Chapter 1: The Launch of NASA's SLS

NASA's SLS finally lifted off at 1:47 am EST on November 16, 2022, after enduring multiple delays and aborted attempts. This colossal rocket is designed to take humanity back to the moon, explore Mars, and unravel some of the solar system's greatest enigmas. However, the question arises: can SLS stand up to SpaceX’s Mars-bound, fully reusable Starship? Or has this $21 billion endeavor become a misstep for NASA? The answer may come as a surprise.

Let's analyze these remarkable rockets in detail.

The SLS is a one-time use rocket derived from Space Shuttle technology, which explains its iconic orange hue. Towering at 321 feet, it is fueled by liquid hydrogen and equipped with solid rocket boosters. In its Block 1 configuration—the setup used for its recent launch—SLS can transport 95 tons to Low Earth Orbit (LEO) and 42 tons to Mars. The untested Block 2 version could potentially carry 130 tons to LEO and 46 tons to Mars. For comparison, NASA’s Space Shuttle had a capacity of 24.4 tons to LEO, while the Saturn V rocket, utilized in Apollo missions, set a record with 140 tons to LEO. Thus, SLS ranks among the most powerful launch vehicles ever constructed. However, the cost is steep, with each launch exceeding $2 billion!

Section 1.1: SpaceX's Starship

SpaceX's Starship has yet to complete an orbital flight, but one is anticipated soon, with commercial operations slated for 2024. The technology incorporated into Starship makes SLS seem antiquated. Starship is the first rocket designed for full reusability, allowing both stages to land using retrorockets and be reused. Although this capability means it carries a reduced payload compared to traditional rockets, Starship compensates by utilizing liquid methane, which is more efficient than hydrogen. This also allows for the potential of carbon-neutral fuel, although SpaceX has not yet adopted this process.

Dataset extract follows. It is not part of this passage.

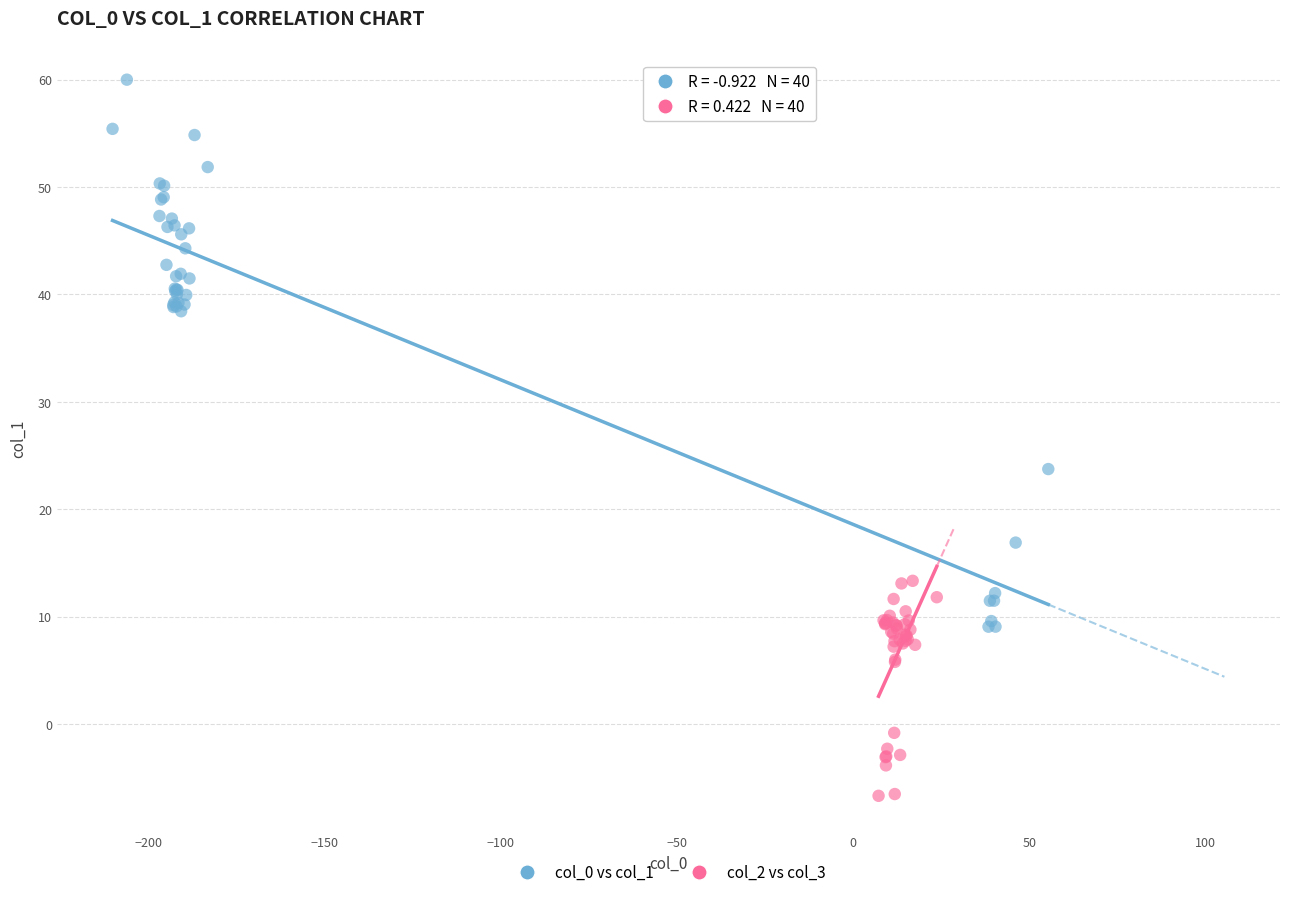

Which series has the widest spread of Y values?

col_0 vs col_1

Nonetheless, it is important to note that Starship's operations could still result in significant carbon emissions in the upper atmosphere, causing environmental concerns.

Subsection 1.1.1: Comparison of Rocket Capacities

Standing at an impressive 394 feet, Starship surpasses any other rocket in height. Despite its reduced payload capacity, it still outshines SLS, boasting the ability to transport 150 tons to LEO and 100 tons to Mars. The substantial cost savings from not needing to build a new rocket for each launch contribute to Starship's design, with projected costs at only $10 million per launch. This translates to a mere $66 per kilogram to LEO, in stark contrast to SLS's $15,000 per kilogram. In essence, Starship is 99.56% more economical than SLS.

Chapter 2: The Road Ahead for Space Exploration

NASA's current trajectory illustrates that there are multifaceted aspects of expanding space exploration beyond just cost reduction. While SLS is fully equipped to support Artemis missions and beyond, the success of its recent launch heralds a new chapter in space exploration. Personally, I'm excited for what lies ahead!

This first video discusses the challenges faced by NASA's SLS and whether it has become obsolete in light of emerging technologies like SpaceX's Starship.

In the second video, the focus is on the outdated nature of the SLS and the reasons behind its continued existence in the current space race.